Incapaci di successo (1).

Qualcuno li definisce sopravvalutati, io preferisco chiamarli incapaci di successo. Sono quei personaggi che, pur avendo meno talento di Jimmy il fenomeno, sono comunque riusciti a costruirsi un’immagine sfruttando le zone d’ombra di un Paese che ha sempre rinnegato la meritocrazia. Raccomandazioni e agganci politici aiutano a superare la linea dell’anonimato, ma non bastano a spiegare certe carriere. Probabilmente c’è dell’altro. Tipo la disinformazione di una larga parte dell’opinione pubblica, facilmente addomesticabile e condizionabile dai peggiori media del mondo. Quelli che non possono rivolgere una critica a Sky (per citare un’azienda a caso) solo perché l’emittente satellitare inonda di pubblicità giornali e tv. In questi giorni, prendendo spunto da una discutibilissima classifica stilata dal Telegraph, quotidiano inglese, anche il Fatto Quotidiano ha cavalcato l’argomento, trascurando colpevolmente qualche nome. Ad esempio, non abbiamo visto nella lista l’icona del nulla, più conosciuta come Ilaria D’Amico. E allora, spinto da un irrefrenabile desiderio di giustizia, ho pensato di compilare una mia personalissima graduatoria dividendo gli incapaci di successo in quattro precise categorie: politica, calcio, televisione e musica.
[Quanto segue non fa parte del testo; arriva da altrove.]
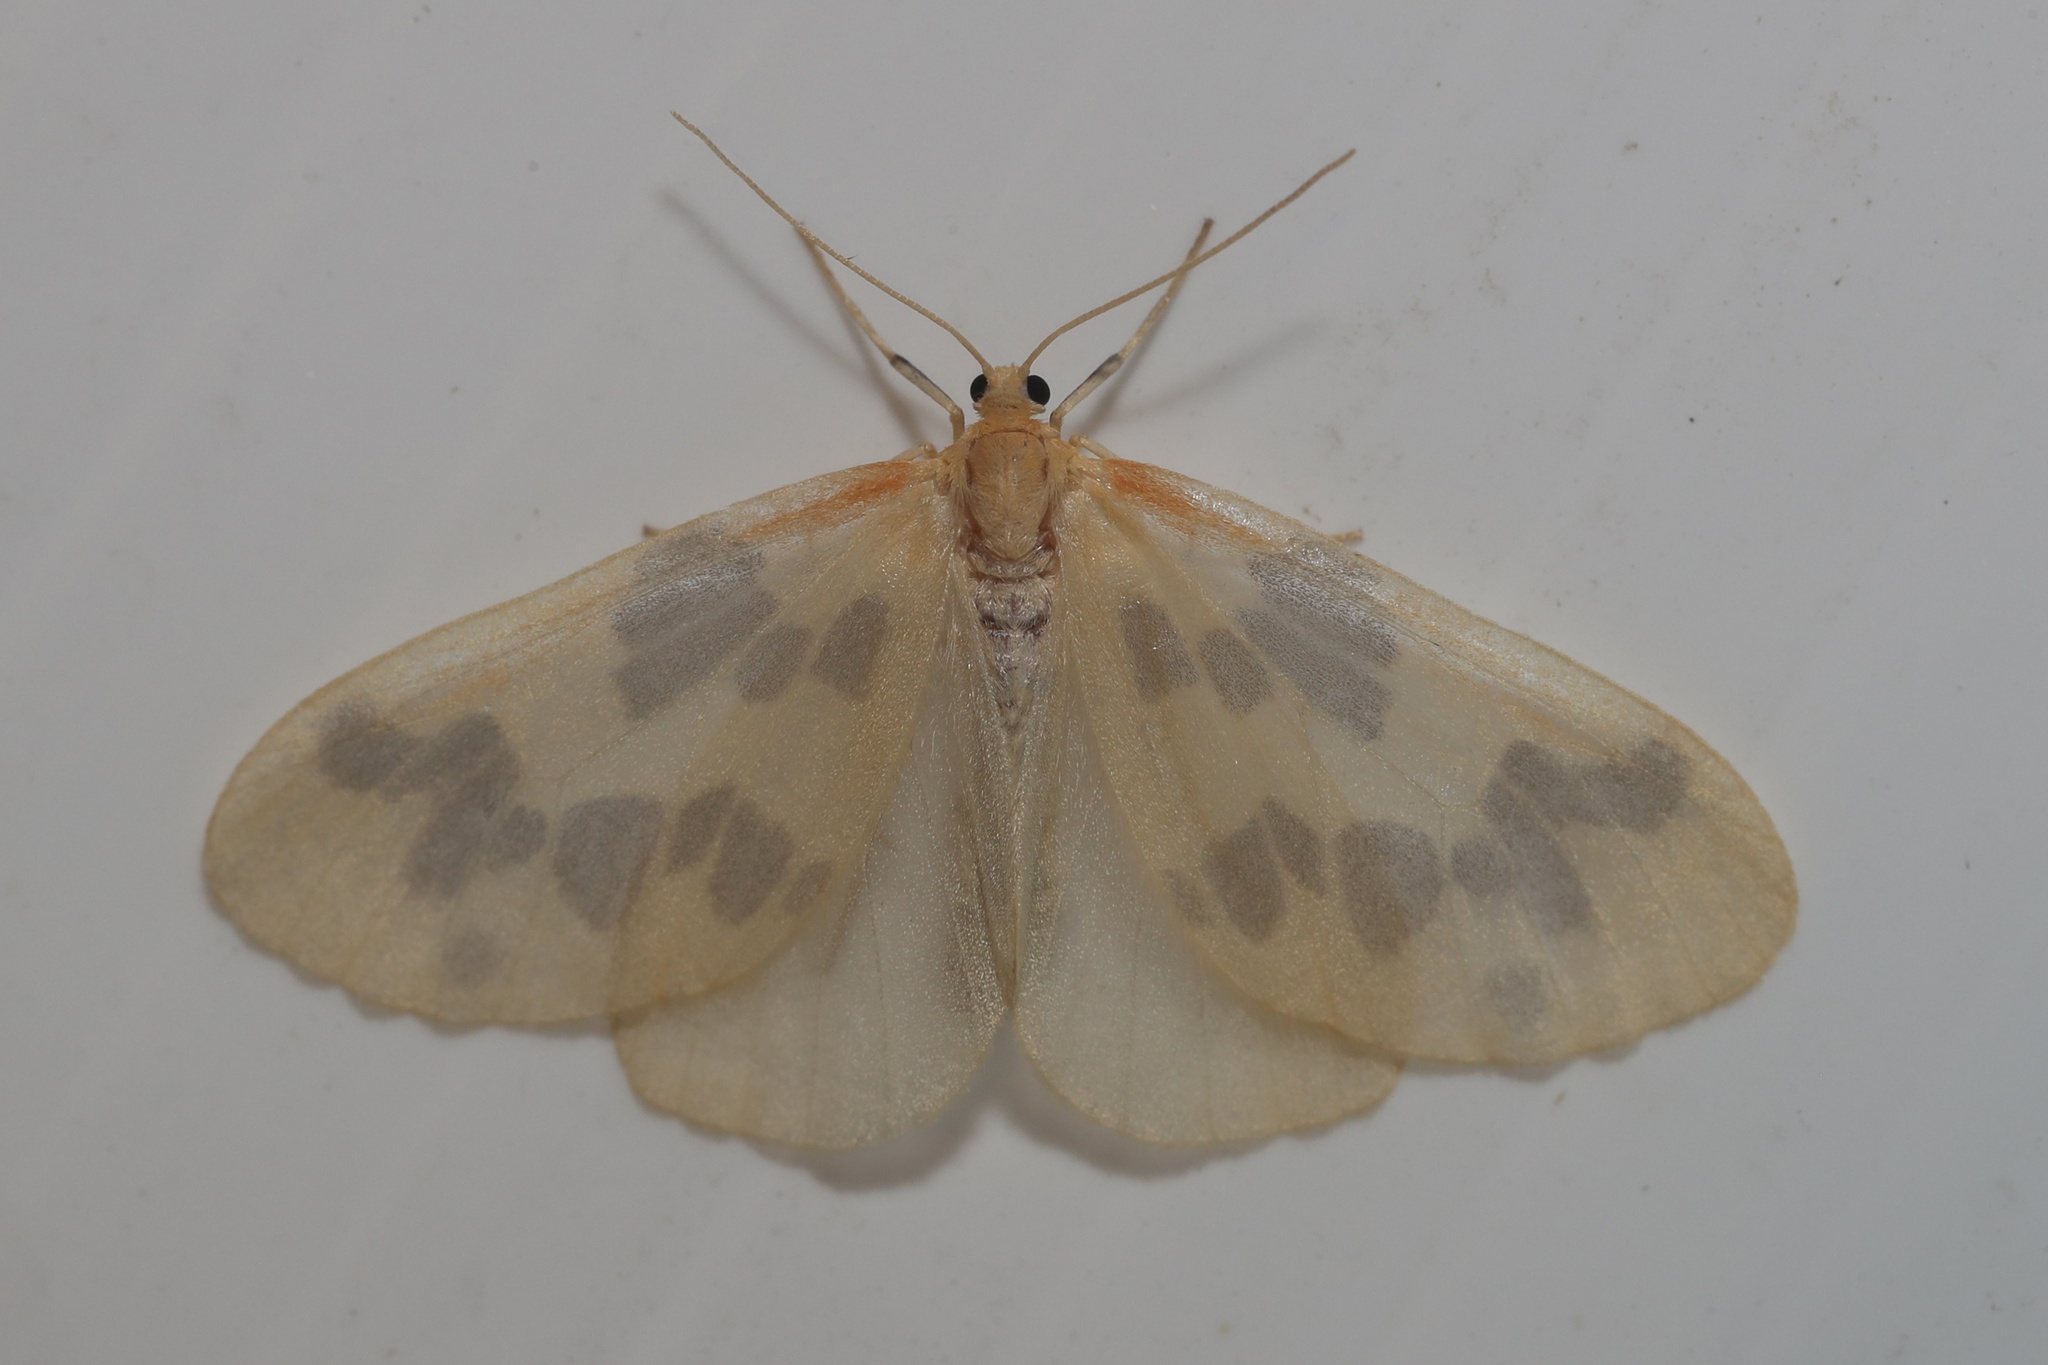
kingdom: Animalia
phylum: Arthropoda
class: Insecta
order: Lepidoptera
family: Geometridae
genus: Eubaphe
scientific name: Eubaphe mendica
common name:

Ovviamente, dato che l’Italia abbonda di incapaci di successo, sarà mia premura segnalare i casi più eclatanti in ciascun settore. Cominciamo dalla politica.

INCAPACI DI SUCCESSO DELLA POLITICA

Tralasciamo le macchiette come Razzi e la Santanchè, la vasta schiera di pregiudicati a piede libero, e concentriamoci sui veri disastri.

5) Maurizio Gasparri. Ha lo stesso appeal di una mosca tse tse e la competenza politica di Sandy Marton. Anzi, quest’ultimo avrebbe senz’altro scritto una legge migliore in materia di assetto del sistema radiotelevisivo.

4) Laura Boldrini. Ha sempre quell’espressione solenne da maggiordomo inglese di Buckingham Palace che distribuisce ordini perentori a sguatteri e domestiche. Simpatica come Meryl Streep nel “Il diavolo veste Prada”, è così illuminata politicamente da credere ancora alle quote rosa.

3) Angelino Alfano. Come ministro dell’Interno ha fatto molto. Per il Kazakistan. Meno carismatico di Paolo Mengoli, ha con la politica lo stesso rapporto che Bruno Pizzul intrattiene con la fotosintesi anossigenica.

2) Matteo Renzi, sinonimo di Silvio Berlusconi. L’amico di Mubarak gli ha fatto fare le ossa nelle reti Mediaset, indicandogli la strada giusta per farsi largo in Italia: spararle grosse. Evitando accuratamente di far seguire i fatti alle parole. L’allievo ha poi superato abbondantemente il maestro, non solo nelle panzane. Vedere alla voce “qualità delle persone che compongono la squadra di sgoverno”.

1) Giorgio Napolitano. Bertolt Brecht diceva “Sventurata la terra che ha bisogno di eroi”. Noi diciamo sventurato il Paese che si fa dettare l’agenda da un novantenne che non ha voluto dirci la verità sulla trattativa Stato-Mafia. Dopo aver addormentato due generazioni di italiani con i suoi discorsi di fine anno, l’incapace di successo numero uno continua a pontificare dal basso della sua statura morale.